We all have rough patches and days we wish would just go away. There are times in our lives that we where we start to be worn down. You know the days. When you feel like you are just treading water and it is just getting harder and harder to keep your head above the water.
These struggles aren’t your life’s knock-down, drag-out fights. These aren’t life defining battles. They are the smaller things. Sure, they shape and change your world view. And they are a pain in the tukus.
When you come out on the other side of the struggle, you have a victory. Your skies are clear. The world is a bit brighter.
There are a few things I struggle with. Not the trivial kind of struggle that is picking out Christmas gifts. And they aren’t the battles I am fighting with my body.

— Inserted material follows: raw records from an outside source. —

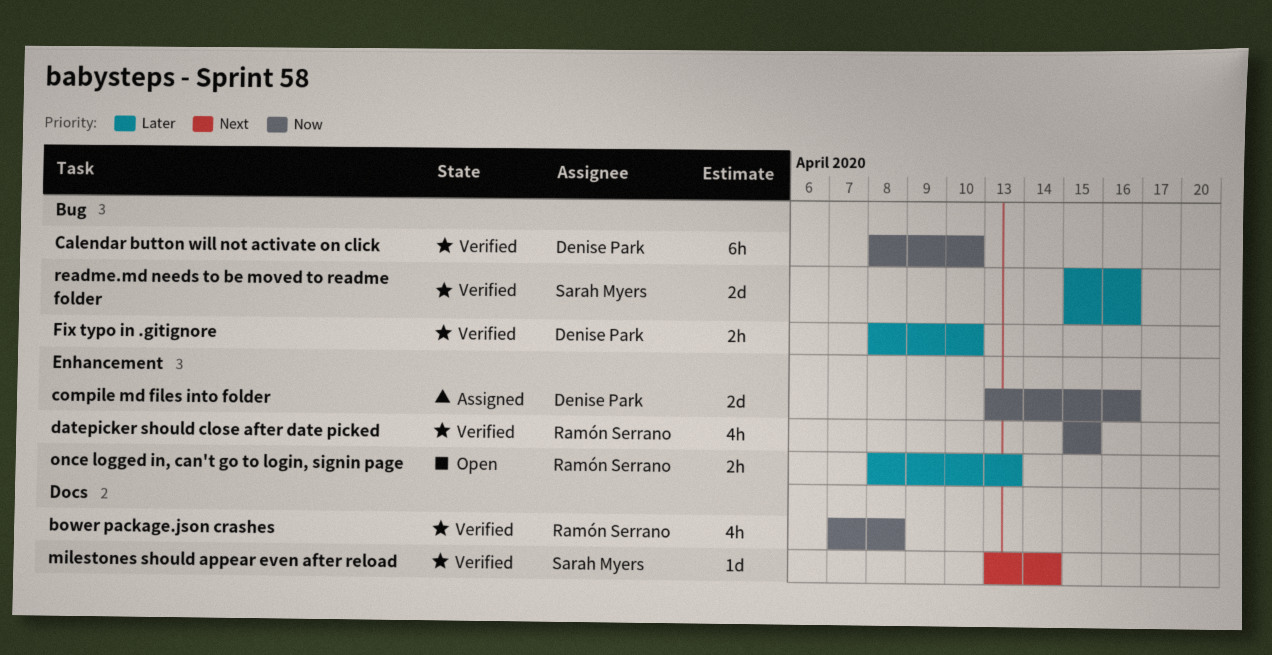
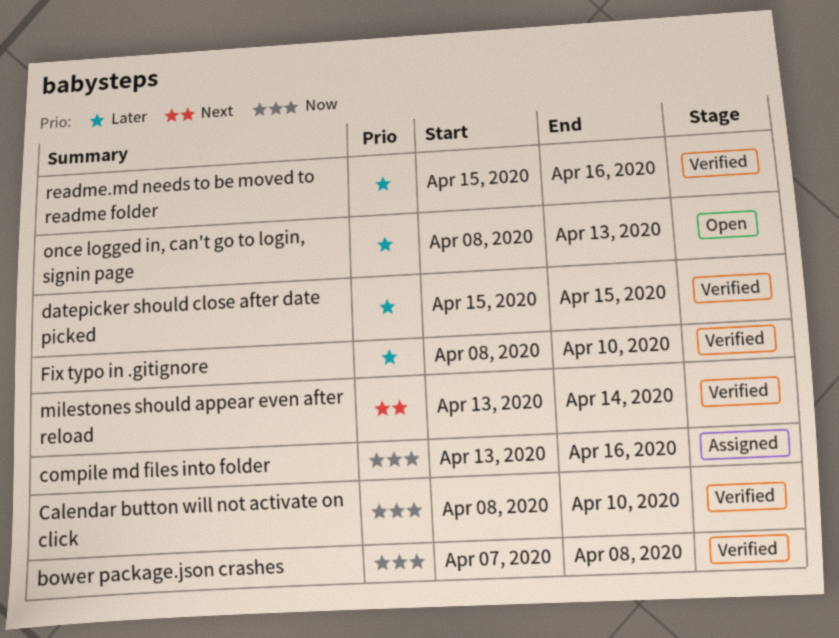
datepicker should close after date picked, priority: Now -> Later

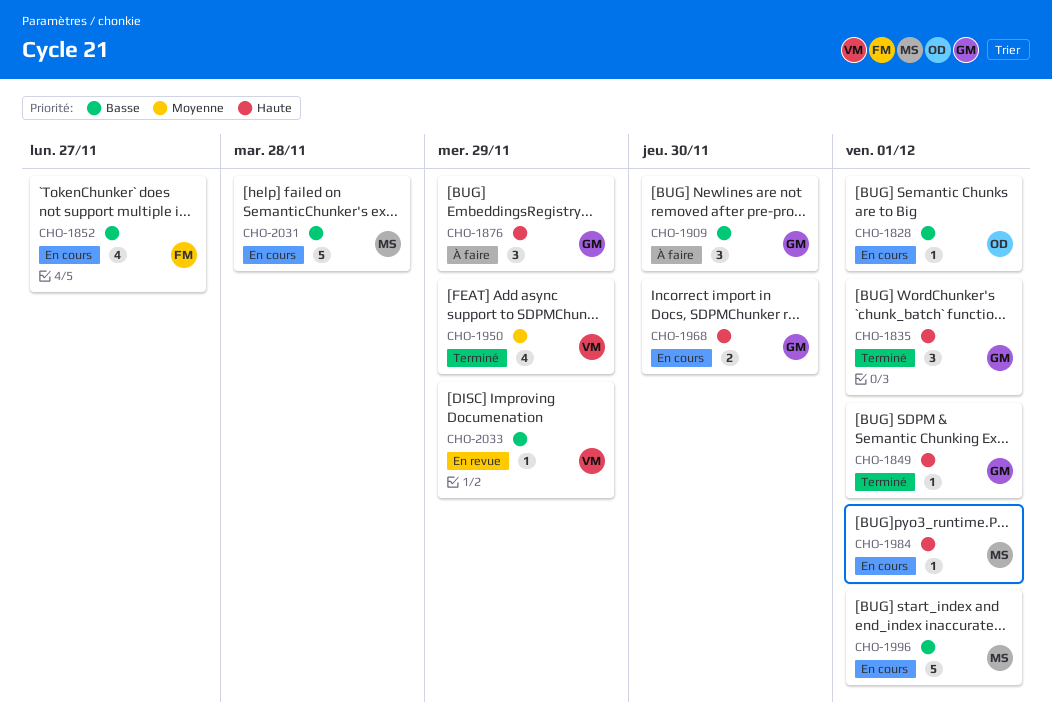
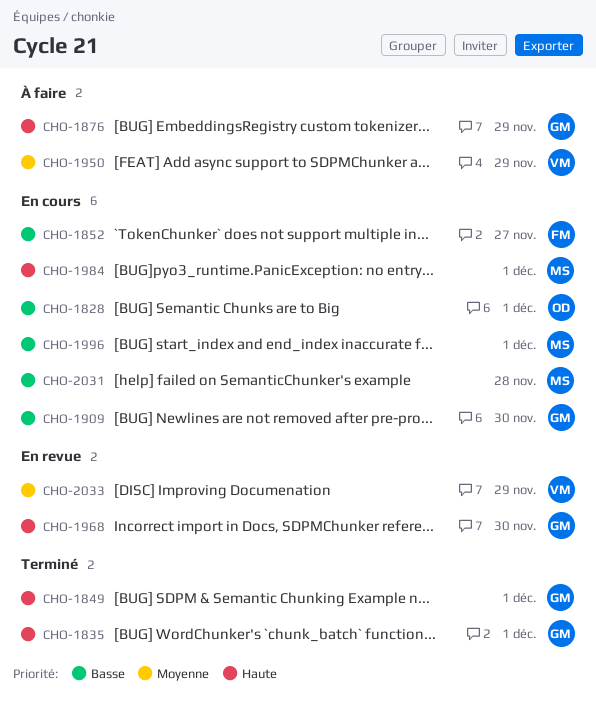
CHO-1909, status: À faire -> En cours
CHO-1950, status: Terminé -> À faire
CHO-1968, status: En cours -> En revue
CHO-2033, priority: Basse -> Moyenne

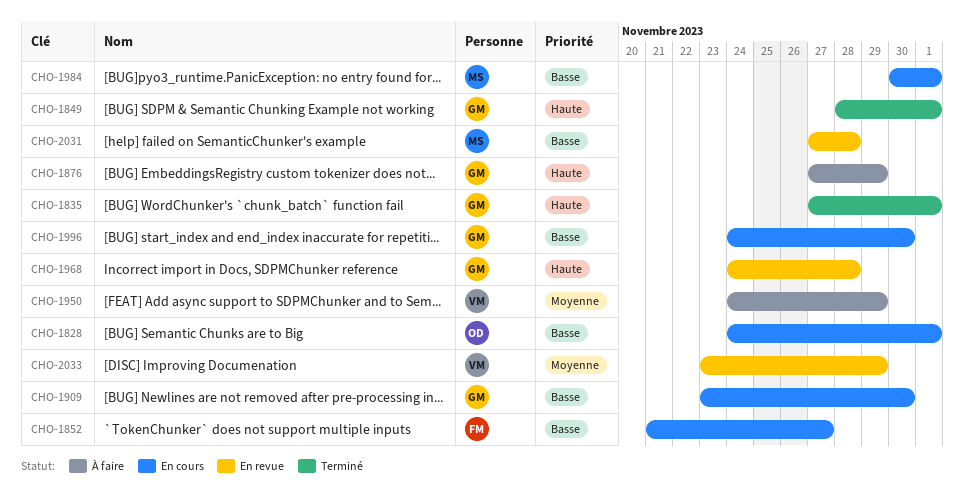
CHO-1968, due: Nov 30 -> Nov 28
CHO-1984, priority: Haute -> Basse
CHO-1996, owner: MS -> GM
CHO-1996, due: Dec 1 -> Nov 30
CHO-2031, status: En cours -> En revue

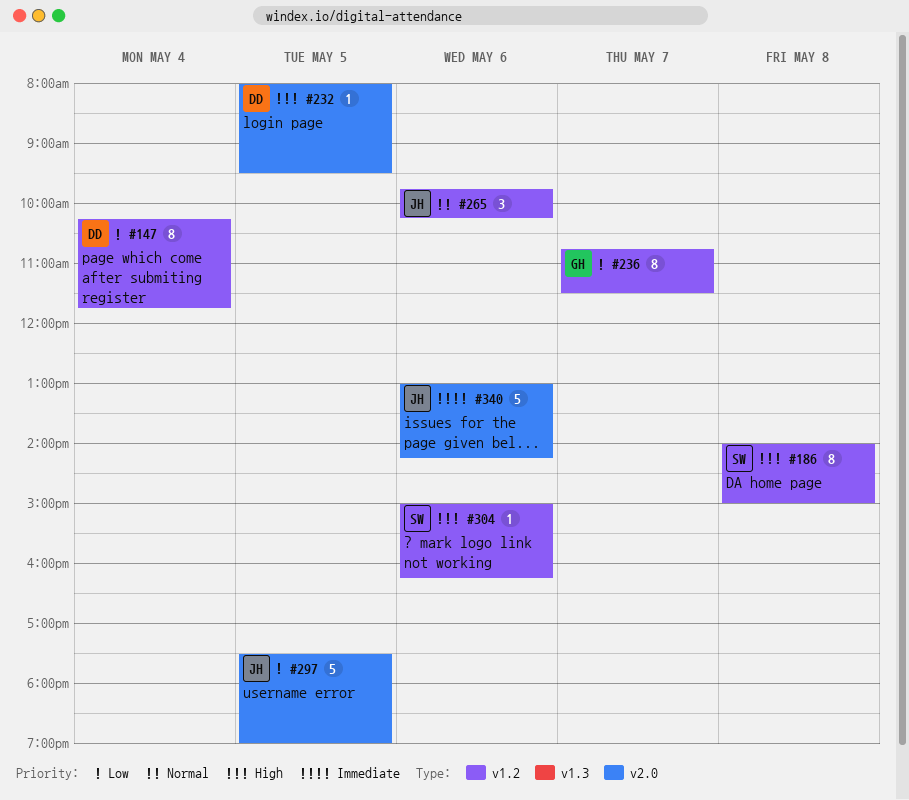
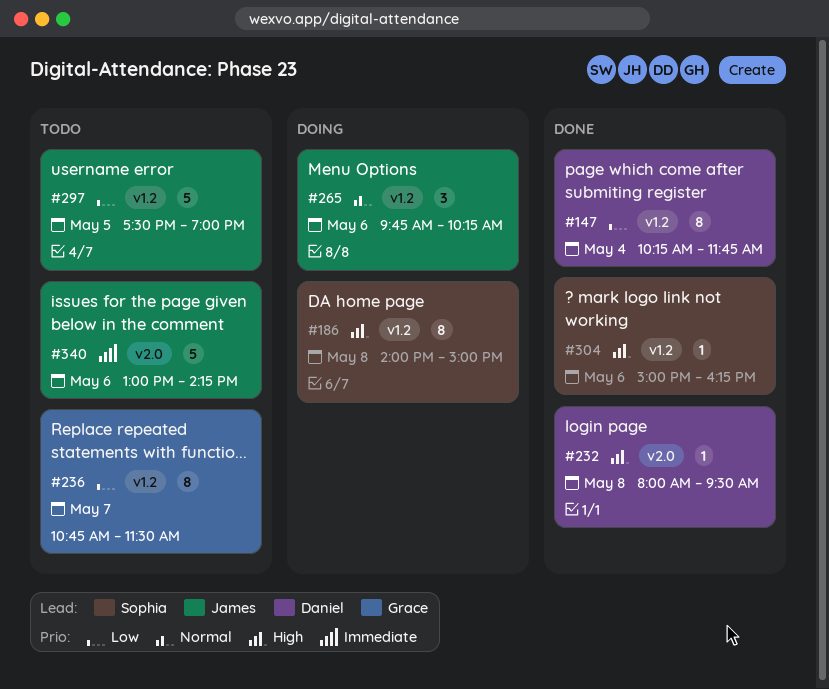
#232, day: May 5 -> May 8
#297, label: v2.0 -> v1.2

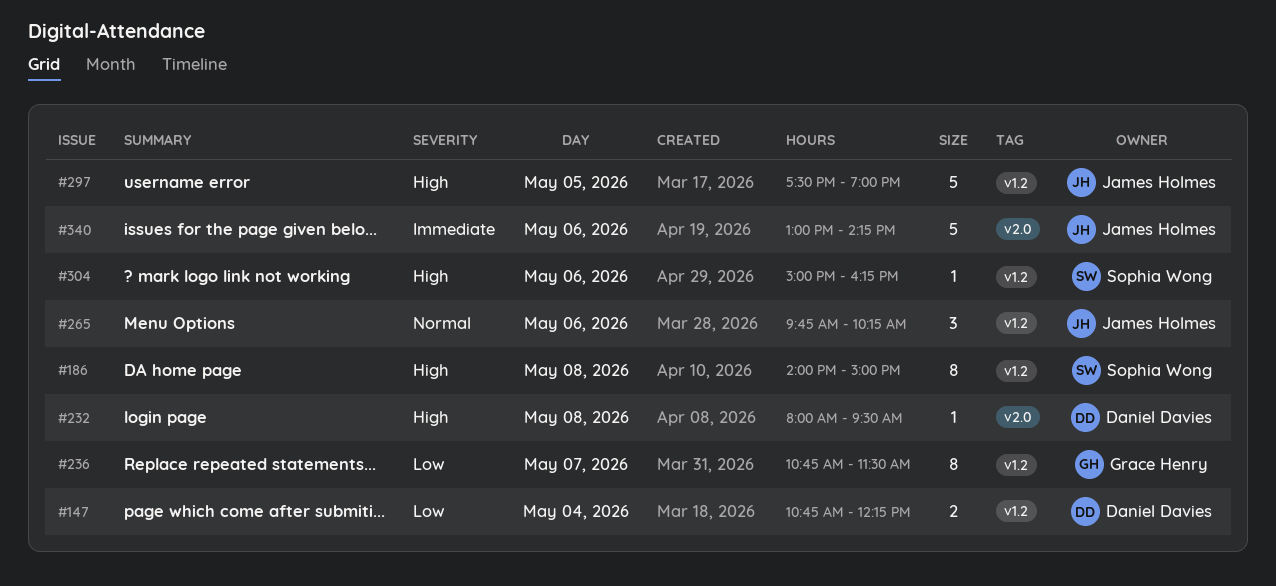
#147, estimate: 8 -> 2
#147, begins: 10:15 -> 10:45
#147, ends: 11:45 -> 12:15
#297, priority: Low -> High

My biggest current struggle is with my desire to feel normal. I just want to be a normal nearly thirty year old lady. I don’t like that I have to set reminders on my to-do list to take pills multiple times a day because I don’t remember to take them and when I do take them, if I don’t write it down I am likely to repeat a dose.
I struggle with the ramifications of having to be a cyborg. Having to literally charge once a week takes its toll. I am young and have to ask for a wheelchair through the airport because I can’t stand for more than a couple minutes. I can’t kneel at church and the little old ladies look at me as if I were just being lazy.
And while I struggle, and some days these things will drive me to tears, I am still treading water. None of these things are going to defeat me. They’re not big enough to. They are enough to eat away at me and to put clouds in my sky.
Some days I don’t want to have to wonder how I am going to explain to someone I started seeing that they can’t touch my left leg or what those scars on my back are from. I am going to have to. I don’t have a choice. I can’t just ignore it.
I am going to keep wrestling and I am going to win some of the rounds in this fight, and lose others. I struggle and that’s ok.